(Aim of the task)
Without the pictures, retype each line below exactly as it stands.

(Records for this task)
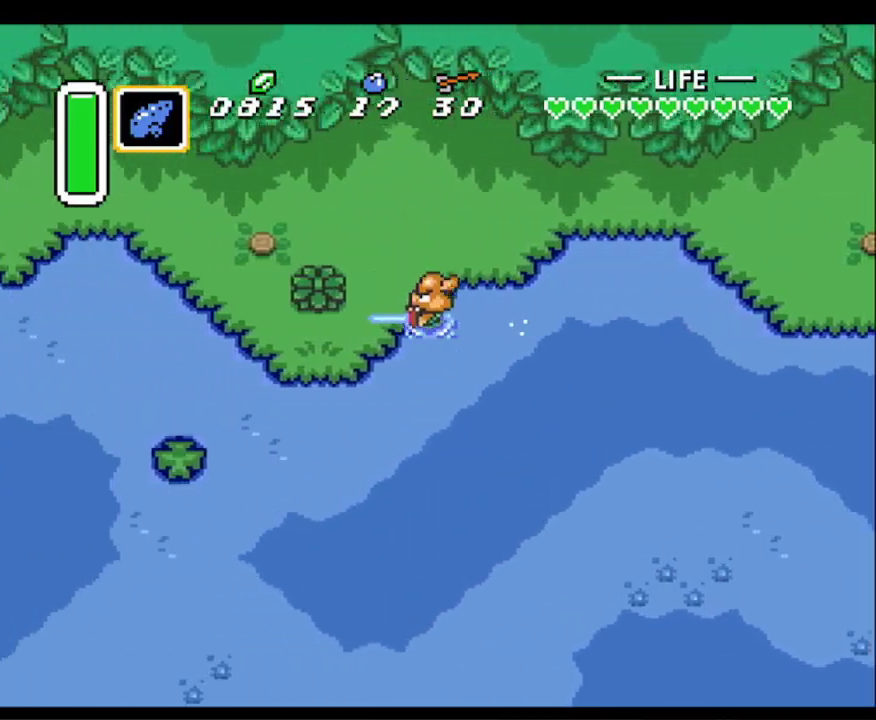
{"buttons": ["A"], "events": [[200, "A", "up"], [250, "DPAD_DOWN", "down"], [283, "A", "down"], [367, "DPAD_DOWN", "up"]]}
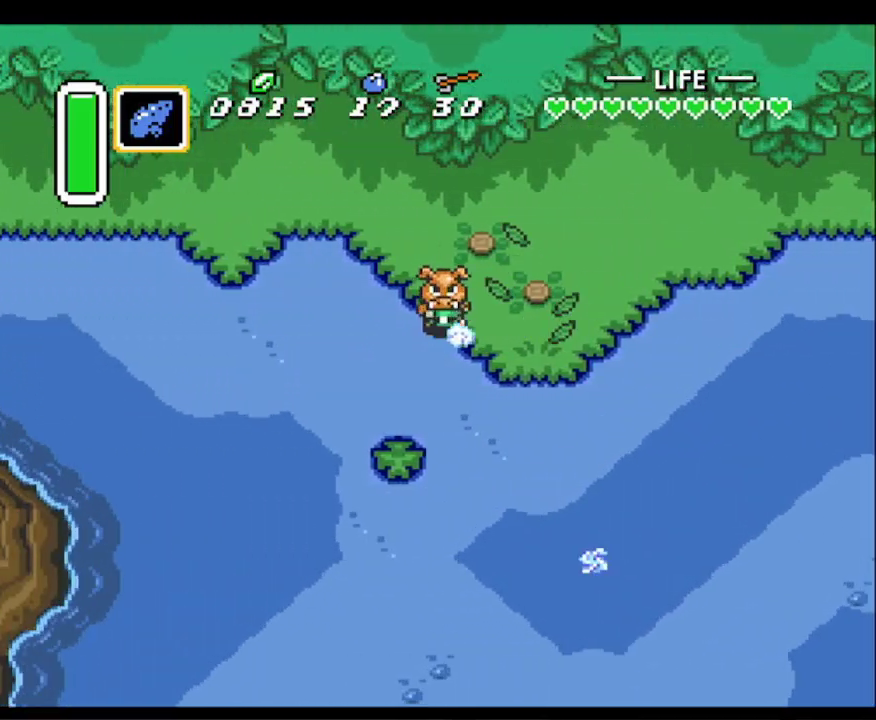
{"buttons": ["A"], "events": []}
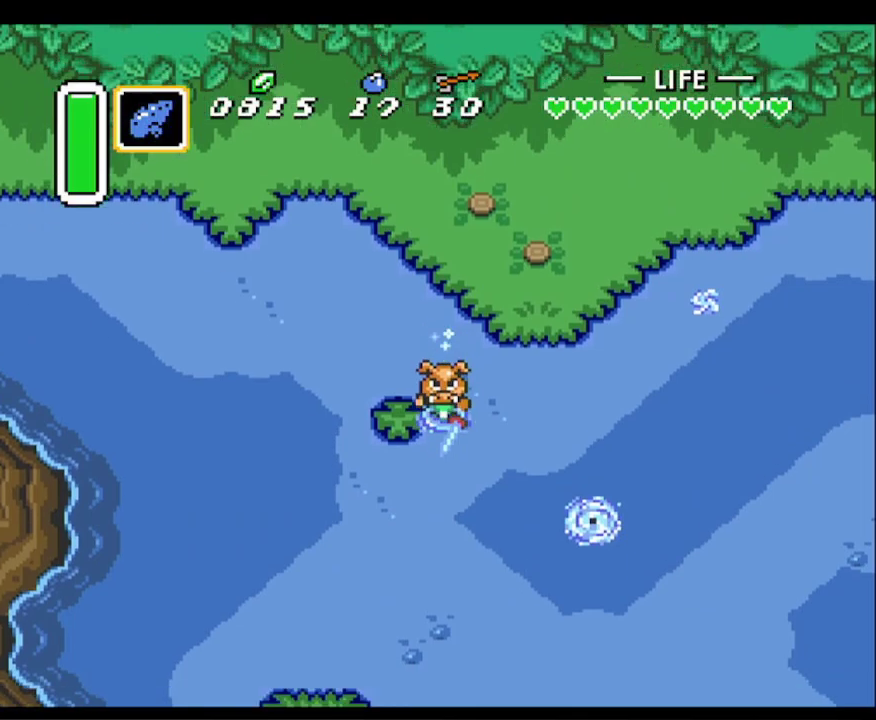
{"buttons": ["A"], "events": []}
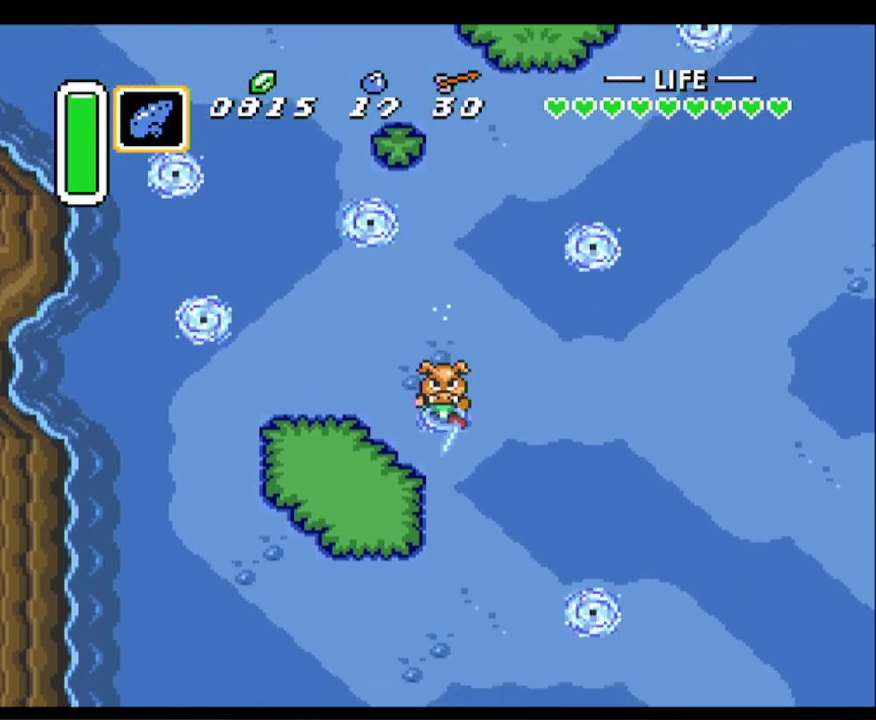
{"buttons": ["DPAD_RIGHT"], "events": [[417, "A", "up"], [467, "DPAD_RIGHT", "down"]]}
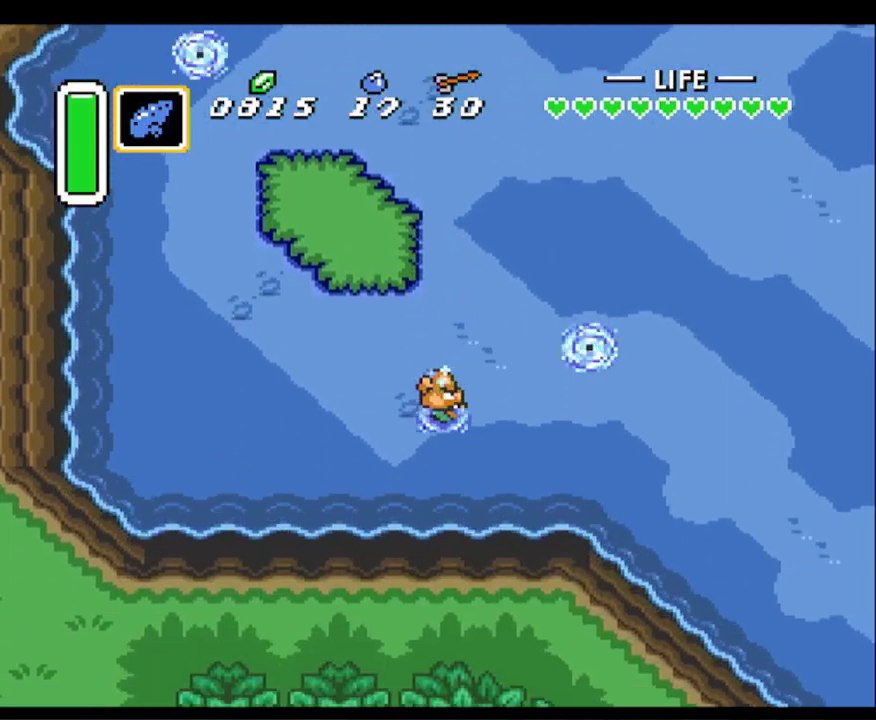
{"buttons": ["A"], "events": [[33, "A", "down"], [83, "DPAD_RIGHT", "up"]]}
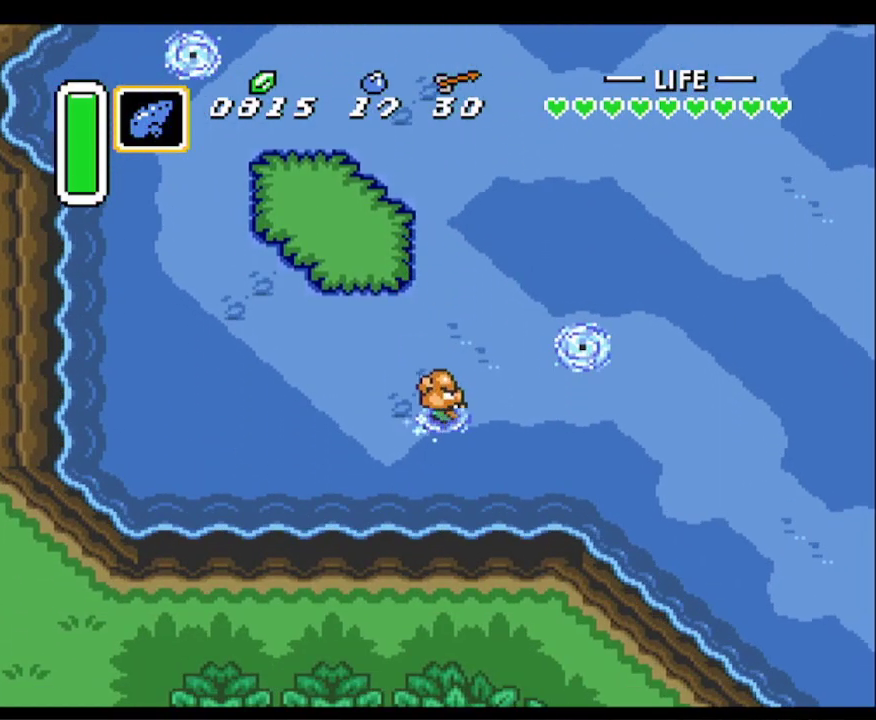
{"buttons": ["DPAD_DOWN"], "events": [[400, "A", "up"], [450, "DPAD_DOWN", "down"]]}
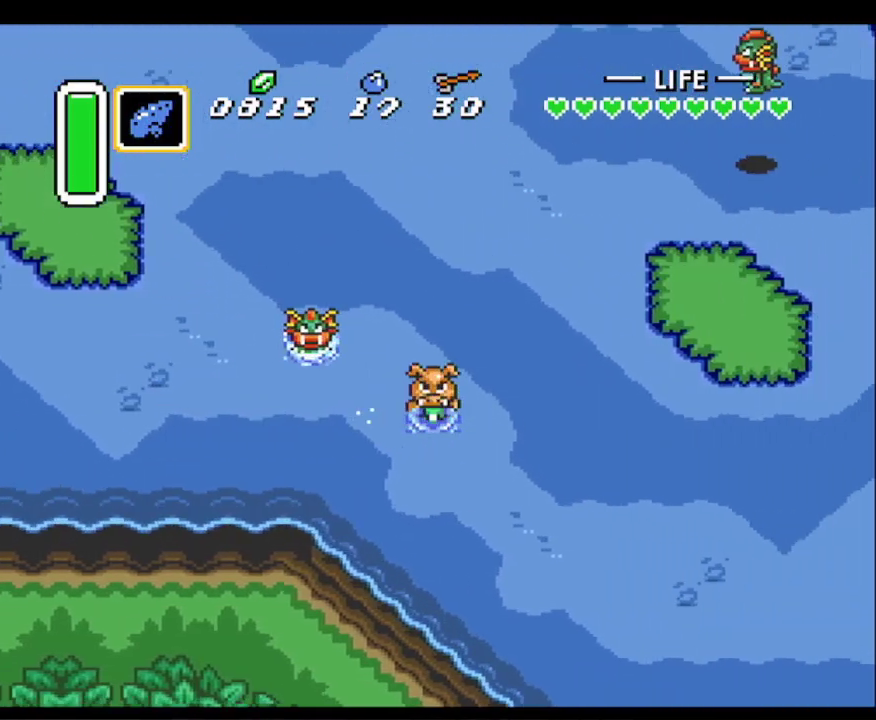
{"buttons": ["DPAD_DOWN", "DPAD_RIGHT"], "events": [[200, "DPAD_RIGHT", "down"]]}
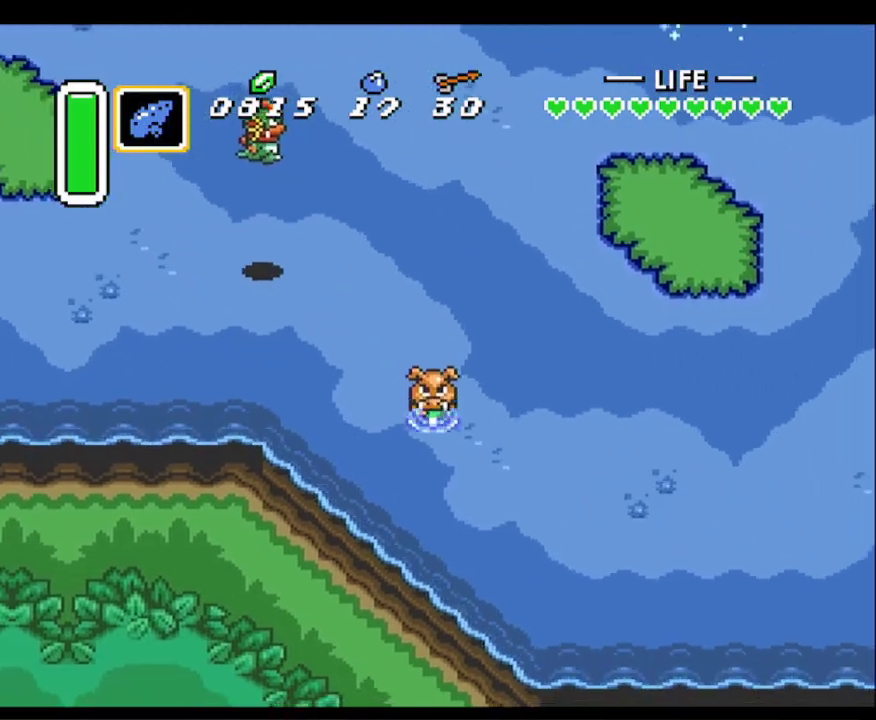
{"buttons": ["A"], "events": [[417, "A", "down"], [450, "DPAD_DOWN", "up"], [500, "DPAD_RIGHT", "up"]]}
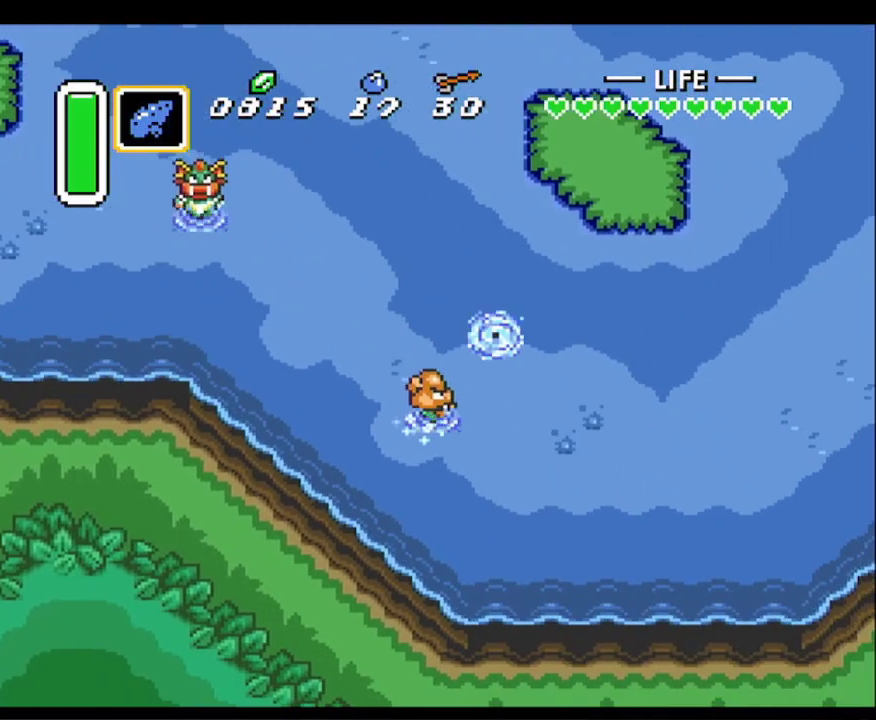
{"buttons": ["A"], "events": []}
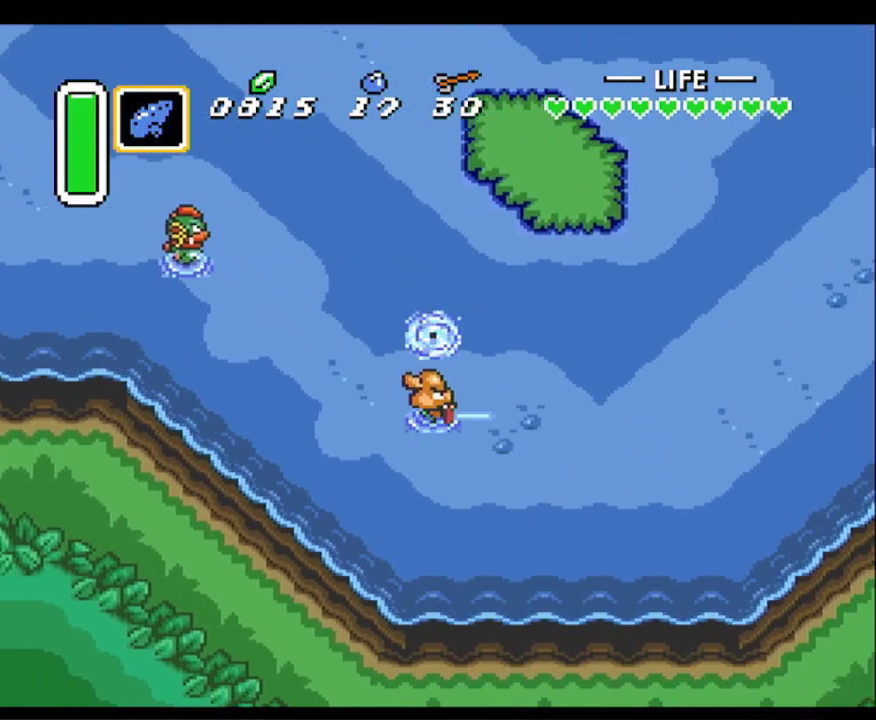
{"buttons": ["DPAD_UP", "DPAD_RIGHT"], "events": [[433, "A", "up"], [467, "DPAD_RIGHT", "down"], [467, "DPAD_UP", "down"]]}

(Output for this exercise)
{"buttons": ["A"], "events": [[200, "A", "up"], [250, "DPAD_DOWN", "down"], [283, "A", "down"], [367, "DPAD_DOWN", "up"]]}
{"buttons": ["A"], "events": []}
{"buttons": ["A"], "events": []}
{"buttons": ["DPAD_RIGHT"], "events": [[417, "A", "up"], [467, "DPAD_RIGHT", "down"]]}
{"buttons": ["A"], "events": [[33, "A", "down"], [83, "DPAD_RIGHT", "up"]]}
{"buttons": ["DPAD_DOWN"], "events": [[400, "A", "up"], [450, "DPAD_DOWN", "down"]]}
{"buttons": ["DPAD_DOWN", "DPAD_RIGHT"], "events": [[200, "DPAD_RIGHT", "down"]]}
{"buttons": ["A"], "events": [[417, "A", "down"], [450, "DPAD_DOWN", "up"], [500, "DPAD_RIGHT", "up"]]}
{"buttons": ["A"], "events": []}
{"buttons": ["DPAD_UP", "DPAD_RIGHT"], "events": [[433, "A", "up"], [467, "DPAD_RIGHT", "down"], [467, "DPAD_UP", "down"]]}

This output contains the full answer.